When the attack completes, we can check the results. The following command displays any successfully cracked passwords:

hashcat -m 0 hashes.txt --show

Successful output will pair each hash with its discovered plaintext password:

5f4dcc3b5aa765d61d8327deb882cf99:password
098f6bcd4621d373cade4e832627b4f6:test

This output confirms Hashcat successfully reversed both MD5 hashes in our test file back to their original passwords. The first column shows the hash we started with, while the second column reveals the actual password that created that hash.

Verify Cracked Hashes

In this final step, you will verify and analyze the results of your brute-force attack. Hashcat automatically stores successfully cracked passwords in a special file called the "potfile". This acts as a database of all passwords you've recovered during your cracking sessions. We'll examine this to confirm which passwords were successfully cracked.

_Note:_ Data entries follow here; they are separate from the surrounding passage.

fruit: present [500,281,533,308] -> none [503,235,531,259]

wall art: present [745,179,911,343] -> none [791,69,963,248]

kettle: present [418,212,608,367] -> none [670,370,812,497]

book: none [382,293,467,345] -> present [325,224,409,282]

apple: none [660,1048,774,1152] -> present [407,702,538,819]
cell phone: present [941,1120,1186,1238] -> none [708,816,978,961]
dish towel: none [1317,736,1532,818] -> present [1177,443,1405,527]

First, let's navigate to our working directory where we stored our hash file. This ensures we're working with the correct files:

cd ~/project

To view all cracked hashes from your attack, we use the --show flag with Hashcat. This command specifically looks for MD5 hashes (mode 0) in our hashes.txt file and displays any matches found in the potfile:

hashcat -m 0 hashes.txt --show

You should see output similar to this, showing the original hash followed by its cracked plaintext password:

5f4dcc3b5aa765d61d8327deb882cf99:password
098f6bcd4621d373cade4e832627b4f6:test

For a more comprehensive understanding of your cracking session, the --status flag provides valuable statistics. This shows how many hashes were cracked, the hash type, and performance metrics:

hashcat -m 0 hashes.txt --status

This will display important information including:

Session.Name.....: hashcat
Status..........: Exhausted
Hash.Name.......: MD5
Hash.Target.....: hashes.txt
Time.Started....: [timestamp]
Time.Estimated..: [timestamp]
Recovered.......: 2/2 (100.00%)
Progress.......: [progress]
Speed.#1.......: [speed] H/s

To generate a complete report of your cracking session that you can save and review later, use the following commands. The first creates a formatted report file, and the second displays its contents:

hashcat -m 0 hashes.txt --outfile-format=2 --outfile=results.txt
cat results.txt

The report will contain detailed information about each cracked hash, including the hash type, plaintext password, and the exact time it took to crack each one. This documentation is particularly useful when you need to analyze your cracking performance or share results with others.

Summary

In this lab, you have learned how to install and configure Hashcat, a powerful password recovery tool, by updating the package manager and verifying its version. You also prepared a hash file containing sample MD5 hashes and confirmed its contents using basic Linux commands.

Additionally, you explored Hashcat's GPU support for performance optimization and conducted a brute-force attack to crack the sample hashes. This practical exercise demonstrated Hashcat's essential role in cybersecurity for password recovery and vulnerability assessment scenarios.